Am 28. August 1941 setzte Stalin seine Unterschrift unter einen Erlass, der das Ende der Autonomen Sozialistischen Sowjetrepublik der Wolgadeutschen bedeutete. Wie haben Sie diesen Tag erlebt?

Jacob Schmal: Für die Bewohner der damaligen Wolgarepublik war der 28. August wohl ein Tag wie jeder andere. Woher sollten sie auch wissen, dass mit diesem Tag ihr Schicksal eine dramatische Wende nehmen sollte? Der Erlass des Präsidiums des Obersten Sowjets erschien ja erst zwei Tage später in der deutschsprachigen Republikzeitung Nachrichten und der russischen Bolschewik.

Ahnte niemand etwas?

Nein. Die Rundfunkgeräte waren ja schon in den Wochen zuvor allesamt konfisziert worden, so dass die Menschen auf den Drahtfunk in ihren Wohnungen angewiesen waren – also auf das offizielle Programm. Aber auch dort gab es keine Verlautbarungen. Und doch hatten viele von uns ein ungutes Gefühl. Immerhin hatte zwei Monate zuvor Deutschland die Sowjetunion überfallen – und wir waren Deutsche in der Sowjetunion. Ein Dilemma, über das niemand zu sprechen wagte.

Waren Sie und die anderen Wolgadeutschen überhaupt über den Kriegsverlauf informiert?

In der Redaktion erhielten wir täglich die Mitteilungen des Sowinform-Büros, des sowjetischen Informationsbüros in Moskau. Wir wussten also: Die Hitlerdeutschen marschierten überraschend schnell vor. Und in der Wolgarepublik ging das Wort um: Wir tragen das Totenhemd. Das heißt: Noch weiß niemand, was geschehen wird, aber Schreckliches zeichnet sich ab.
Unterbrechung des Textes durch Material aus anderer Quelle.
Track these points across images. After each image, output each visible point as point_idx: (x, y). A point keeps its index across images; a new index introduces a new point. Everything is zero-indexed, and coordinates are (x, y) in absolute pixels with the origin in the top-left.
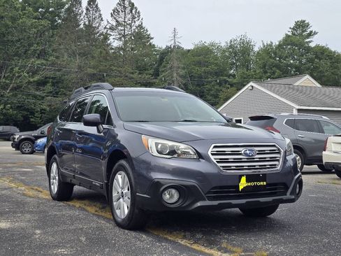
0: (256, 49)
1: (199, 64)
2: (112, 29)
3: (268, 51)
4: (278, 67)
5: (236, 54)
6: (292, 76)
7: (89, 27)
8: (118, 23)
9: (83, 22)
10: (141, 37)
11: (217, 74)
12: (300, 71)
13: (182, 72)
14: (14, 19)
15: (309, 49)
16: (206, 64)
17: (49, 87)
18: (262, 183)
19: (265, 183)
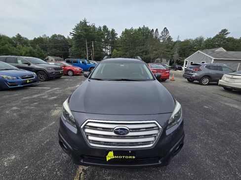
0: (205, 40)
1: (185, 45)
2: (161, 37)
3: (209, 40)
4: (211, 45)
5: (197, 42)
6: (216, 48)
7: (156, 37)
8: (163, 36)
9: (154, 36)
10: (169, 39)
11: (190, 48)
12: (219, 46)
13: (179, 48)
14: (137, 37)
15: (225, 39)
16: (187, 45)
17: (145, 53)
18: (130, 157)
19: (134, 157)
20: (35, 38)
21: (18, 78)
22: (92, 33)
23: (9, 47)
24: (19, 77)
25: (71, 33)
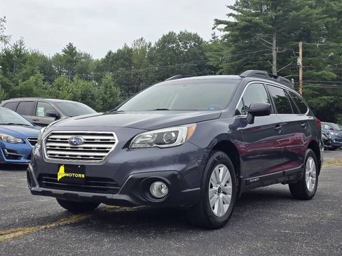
20: (110, 53)
21: (25, 143)
22: (297, 9)
23: (36, 84)
24: (27, 140)
25: (218, 22)
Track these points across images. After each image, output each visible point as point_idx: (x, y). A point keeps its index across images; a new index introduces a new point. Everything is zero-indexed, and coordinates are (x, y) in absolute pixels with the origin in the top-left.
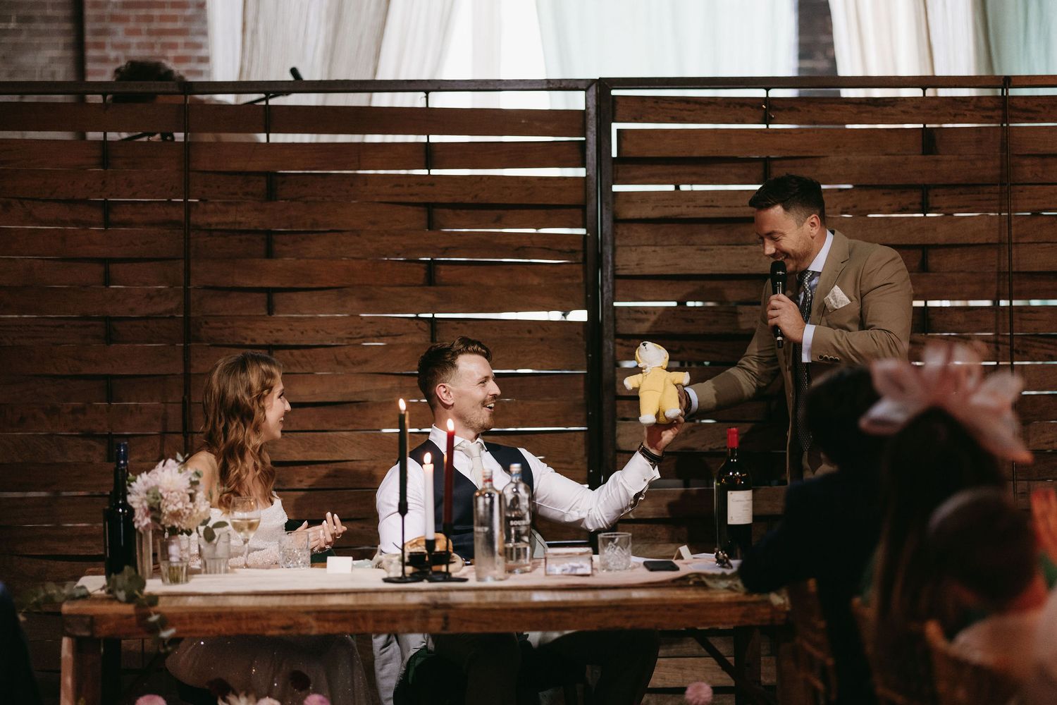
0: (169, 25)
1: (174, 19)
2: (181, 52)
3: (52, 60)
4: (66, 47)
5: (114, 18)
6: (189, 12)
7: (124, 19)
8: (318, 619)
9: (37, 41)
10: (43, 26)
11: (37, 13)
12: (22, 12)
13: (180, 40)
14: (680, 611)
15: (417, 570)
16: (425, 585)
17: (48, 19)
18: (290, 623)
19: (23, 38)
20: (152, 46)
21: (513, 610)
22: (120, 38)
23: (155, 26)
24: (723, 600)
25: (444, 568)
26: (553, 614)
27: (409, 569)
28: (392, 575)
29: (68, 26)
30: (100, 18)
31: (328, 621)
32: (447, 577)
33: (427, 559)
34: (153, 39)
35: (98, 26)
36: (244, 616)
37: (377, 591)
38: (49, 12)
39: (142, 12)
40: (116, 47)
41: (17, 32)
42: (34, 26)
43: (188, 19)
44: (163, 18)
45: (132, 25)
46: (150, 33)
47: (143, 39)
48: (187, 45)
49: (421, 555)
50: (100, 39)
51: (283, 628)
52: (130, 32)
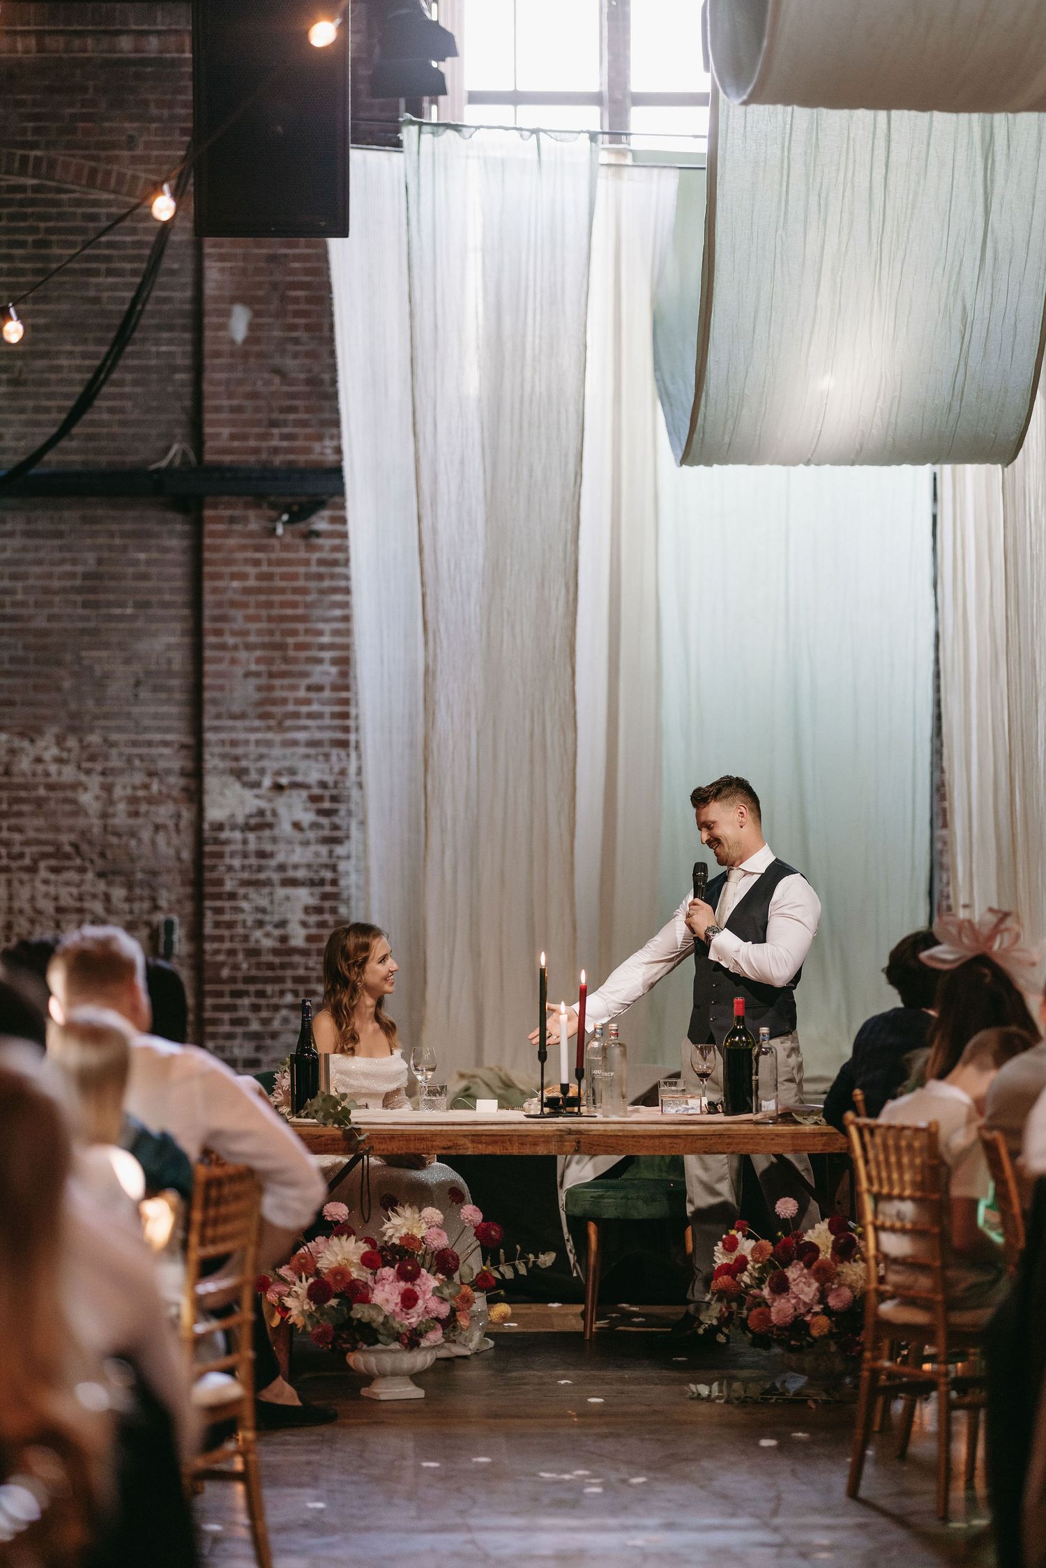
0: (289, 612)
1: (294, 605)
2: (301, 639)
3: (169, 647)
4: (183, 633)
5: (234, 604)
6: (309, 598)
7: (245, 605)
8: (473, 1141)
9: (154, 626)
10: (160, 612)
11: (154, 598)
12: (139, 597)
13: (300, 626)
14: (772, 1139)
15: (553, 1111)
16: (561, 1119)
17: (165, 605)
18: (450, 1144)
19: (139, 624)
20: (271, 633)
21: (634, 1136)
22: (239, 624)
23: (275, 612)
24: (807, 1131)
25: (576, 1109)
26: (667, 1141)
27: (546, 1110)
28: (532, 1113)
29: (186, 612)
30: (219, 605)
31: (481, 1143)
32: (579, 1114)
33: (561, 1103)
34: (273, 626)
35: (217, 612)
36: (412, 1139)
37: (521, 1123)
38: (167, 597)
39: (263, 598)
40: (235, 633)
41: (133, 618)
42: (152, 611)
43: (308, 605)
44: (284, 605)
45: (251, 611)
46: (270, 619)
47: (264, 625)
48: (307, 632)
49: (557, 1099)
50: (218, 625)
51: (444, 1148)
52: (249, 619)
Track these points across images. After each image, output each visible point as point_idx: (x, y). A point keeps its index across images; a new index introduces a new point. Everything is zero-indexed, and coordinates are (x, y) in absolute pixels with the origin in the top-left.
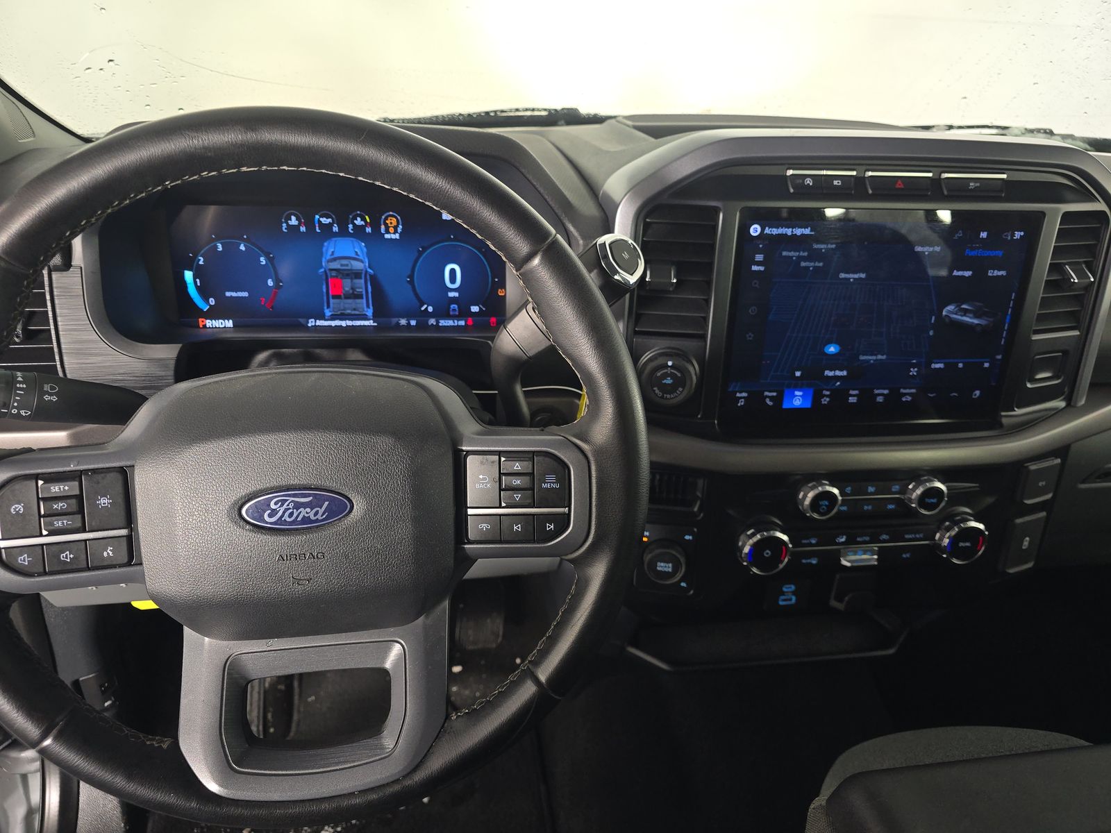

Es war grauenvoll, zu erleben, wie die Faschisten ein Gebiet nach dem anderen einnahmen und bereits in Richtung Moskau marschierten. In den letzten Augusttagen – wenige Tage vor unserer Deportation – standen sie bereits vor Moskau.

Sprachen Sie in der Wolgarepublik über den Vormarsch der Deutschen miteinander?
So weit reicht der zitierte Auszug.